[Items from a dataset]
===

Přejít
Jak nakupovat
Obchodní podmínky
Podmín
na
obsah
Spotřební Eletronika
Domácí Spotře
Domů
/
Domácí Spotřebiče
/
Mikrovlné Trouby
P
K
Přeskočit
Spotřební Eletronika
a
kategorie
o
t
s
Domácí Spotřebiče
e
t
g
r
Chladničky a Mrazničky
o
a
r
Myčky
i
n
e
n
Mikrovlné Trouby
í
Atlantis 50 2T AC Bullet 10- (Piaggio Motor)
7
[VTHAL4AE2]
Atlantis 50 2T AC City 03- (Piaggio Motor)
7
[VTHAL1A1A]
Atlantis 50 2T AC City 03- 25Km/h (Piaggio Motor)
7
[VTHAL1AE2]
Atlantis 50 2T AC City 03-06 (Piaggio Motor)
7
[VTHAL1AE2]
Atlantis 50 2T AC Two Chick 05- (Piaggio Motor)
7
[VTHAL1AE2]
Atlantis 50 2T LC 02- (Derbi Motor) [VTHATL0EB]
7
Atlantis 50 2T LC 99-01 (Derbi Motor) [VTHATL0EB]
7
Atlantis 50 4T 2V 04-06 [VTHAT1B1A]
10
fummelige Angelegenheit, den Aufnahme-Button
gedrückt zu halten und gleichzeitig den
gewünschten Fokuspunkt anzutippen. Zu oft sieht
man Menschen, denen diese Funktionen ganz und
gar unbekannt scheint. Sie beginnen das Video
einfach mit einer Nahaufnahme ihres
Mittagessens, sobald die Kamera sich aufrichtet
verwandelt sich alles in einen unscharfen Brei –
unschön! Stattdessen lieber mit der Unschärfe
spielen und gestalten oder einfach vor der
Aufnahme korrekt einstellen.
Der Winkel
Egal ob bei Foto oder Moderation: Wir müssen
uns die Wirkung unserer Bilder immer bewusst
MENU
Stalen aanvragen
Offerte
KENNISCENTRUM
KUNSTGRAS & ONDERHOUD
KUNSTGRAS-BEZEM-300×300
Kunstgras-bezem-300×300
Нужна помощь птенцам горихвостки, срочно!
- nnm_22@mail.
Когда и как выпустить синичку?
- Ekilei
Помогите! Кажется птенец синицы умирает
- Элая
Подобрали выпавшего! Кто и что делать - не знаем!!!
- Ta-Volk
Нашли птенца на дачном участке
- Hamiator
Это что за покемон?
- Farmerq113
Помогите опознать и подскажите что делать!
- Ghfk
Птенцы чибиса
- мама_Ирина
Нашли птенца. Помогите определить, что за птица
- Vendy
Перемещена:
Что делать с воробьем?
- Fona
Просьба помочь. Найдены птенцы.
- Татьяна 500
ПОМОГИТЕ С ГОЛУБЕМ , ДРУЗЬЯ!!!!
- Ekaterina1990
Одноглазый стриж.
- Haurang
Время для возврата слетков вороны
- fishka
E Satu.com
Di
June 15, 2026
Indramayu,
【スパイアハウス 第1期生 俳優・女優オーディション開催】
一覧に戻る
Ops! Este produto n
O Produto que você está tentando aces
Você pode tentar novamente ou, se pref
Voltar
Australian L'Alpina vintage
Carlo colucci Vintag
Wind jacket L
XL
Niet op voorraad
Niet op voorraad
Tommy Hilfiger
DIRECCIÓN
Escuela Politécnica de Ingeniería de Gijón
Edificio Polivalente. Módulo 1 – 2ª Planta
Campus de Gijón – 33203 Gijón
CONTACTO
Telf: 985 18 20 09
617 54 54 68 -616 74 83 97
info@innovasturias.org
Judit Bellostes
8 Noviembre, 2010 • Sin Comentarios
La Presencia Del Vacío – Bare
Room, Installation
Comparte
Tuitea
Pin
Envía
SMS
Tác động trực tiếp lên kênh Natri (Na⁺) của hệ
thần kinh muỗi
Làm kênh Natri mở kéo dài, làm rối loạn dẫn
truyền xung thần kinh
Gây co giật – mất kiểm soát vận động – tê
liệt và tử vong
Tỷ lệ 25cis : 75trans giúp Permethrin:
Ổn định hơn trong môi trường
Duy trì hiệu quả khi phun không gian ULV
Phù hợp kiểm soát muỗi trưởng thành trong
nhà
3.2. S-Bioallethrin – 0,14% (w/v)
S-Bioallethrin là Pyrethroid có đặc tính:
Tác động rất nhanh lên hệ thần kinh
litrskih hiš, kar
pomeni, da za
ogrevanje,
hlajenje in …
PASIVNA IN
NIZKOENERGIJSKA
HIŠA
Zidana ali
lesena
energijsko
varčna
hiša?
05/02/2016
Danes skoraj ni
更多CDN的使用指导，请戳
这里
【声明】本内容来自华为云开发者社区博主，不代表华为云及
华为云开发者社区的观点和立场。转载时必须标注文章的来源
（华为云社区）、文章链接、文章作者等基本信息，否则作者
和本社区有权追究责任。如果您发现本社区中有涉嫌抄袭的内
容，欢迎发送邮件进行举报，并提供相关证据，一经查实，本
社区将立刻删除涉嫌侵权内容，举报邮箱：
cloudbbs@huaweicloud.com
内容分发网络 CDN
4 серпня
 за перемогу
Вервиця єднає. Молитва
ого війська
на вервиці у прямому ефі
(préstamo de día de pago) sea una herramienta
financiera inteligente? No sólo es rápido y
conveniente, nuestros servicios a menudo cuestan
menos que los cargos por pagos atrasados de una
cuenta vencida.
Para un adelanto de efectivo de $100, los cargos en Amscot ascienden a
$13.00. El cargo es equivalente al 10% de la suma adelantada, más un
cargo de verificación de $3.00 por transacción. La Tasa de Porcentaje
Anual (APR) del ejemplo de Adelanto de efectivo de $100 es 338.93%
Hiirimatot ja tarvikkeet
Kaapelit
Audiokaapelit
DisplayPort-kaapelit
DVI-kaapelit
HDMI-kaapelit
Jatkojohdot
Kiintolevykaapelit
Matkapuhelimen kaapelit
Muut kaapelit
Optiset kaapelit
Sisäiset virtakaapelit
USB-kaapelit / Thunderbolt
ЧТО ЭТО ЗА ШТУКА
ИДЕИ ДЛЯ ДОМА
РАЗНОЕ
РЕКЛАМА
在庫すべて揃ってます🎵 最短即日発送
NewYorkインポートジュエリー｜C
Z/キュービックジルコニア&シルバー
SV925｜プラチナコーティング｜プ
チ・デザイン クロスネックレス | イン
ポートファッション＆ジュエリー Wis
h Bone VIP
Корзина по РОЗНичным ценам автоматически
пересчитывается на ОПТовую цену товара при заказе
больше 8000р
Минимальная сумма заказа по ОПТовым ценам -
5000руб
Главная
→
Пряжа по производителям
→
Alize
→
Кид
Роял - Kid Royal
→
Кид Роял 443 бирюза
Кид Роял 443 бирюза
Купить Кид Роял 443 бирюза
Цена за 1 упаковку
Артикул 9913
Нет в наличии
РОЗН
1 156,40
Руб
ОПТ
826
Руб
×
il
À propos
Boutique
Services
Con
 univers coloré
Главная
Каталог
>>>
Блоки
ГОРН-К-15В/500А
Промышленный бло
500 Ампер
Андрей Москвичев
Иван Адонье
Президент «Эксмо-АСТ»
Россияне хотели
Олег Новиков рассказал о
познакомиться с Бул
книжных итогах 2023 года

===

▶ [Task directions]: Set down precisely the lines above between the line holding "fummelige Angelegenheit, den Aufnahme-Button" and the line holding "Campus de Gijón – 33203 Gijón", inclusive, and nothing beyond them.

▶ [Answer to this task]:
fummelige Angelegenheit, den Aufnahme-Button
gedrückt zu halten und gleichzeitig den
gewünschten Fokuspunkt anzutippen. Zu oft sieht
man Menschen, denen diese Funktionen ganz und
gar unbekannt scheint. Sie beginnen das Video
einfach mit einer Nahaufnahme ihres
Mittagessens, sobald die Kamera sich aufrichtet
verwandelt sich alles in einen unscharfen Brei –
unschön! Stattdessen lieber mit der Unschärfe
spielen und gestalten oder einfach vor der
Aufnahme korrekt einstellen.
Der Winkel
Egal ob bei Foto oder Moderation: Wir müssen
uns die Wirkung unserer Bilder immer bewusst
MENU
Stalen aanvragen
Offerte
KENNISCENTRUM
KUNSTGRAS & ONDERHOUD
KUNSTGRAS-BEZEM-300×300
Kunstgras-bezem-300×300
Нужна помощь птенцам горихвостки, срочно!
- nnm_22@mail.
Когда и как выпустить синичку?
- Ekilei
Помогите! Кажется птенец синицы умирает
- Элая
Подобрали выпавшего! Кто и что делать - не знаем!!!
- Ta-Volk
Нашли птенца на дачном участке
- Hamiator
Это что за покемон?
- Farmerq113
Помогите опознать и подскажите что делать!
- Ghfk
Птенцы чибиса
- мама_Ирина
Нашли птенца. Помогите определить, что за птица
- Vendy
Перемещена:
Что делать с воробьем?
- Fona
Просьба помочь. Найдены птенцы.
- Татьяна 500
ПОМОГИТЕ С ГОЛУБЕМ , ДРУЗЬЯ!!!!
- Ekaterina1990
Одноглазый стриж.
- Haurang
Время для возврата слетков вороны
- fishka
E Satu.com
Di
June 15, 2026
Indramayu,
【スパイアハウス 第1期生 俳優・女優オーディション開催】
一覧に戻る
Ops! Este produto n
O Produto que você está tentando aces
Você pode tentar novamente ou, se pref
Voltar
Australian L'Alpina vintage
Carlo colucci Vintag
Wind jacket L
XL
Niet op voorraad
Niet op voorraad
Tommy Hilfiger
DIRECCIÓN
Escuela Politécnica de Ingeniería de Gijón
Edificio Polivalente. Módulo 1 – 2ª Planta
Campus de Gijón – 33203 Gijón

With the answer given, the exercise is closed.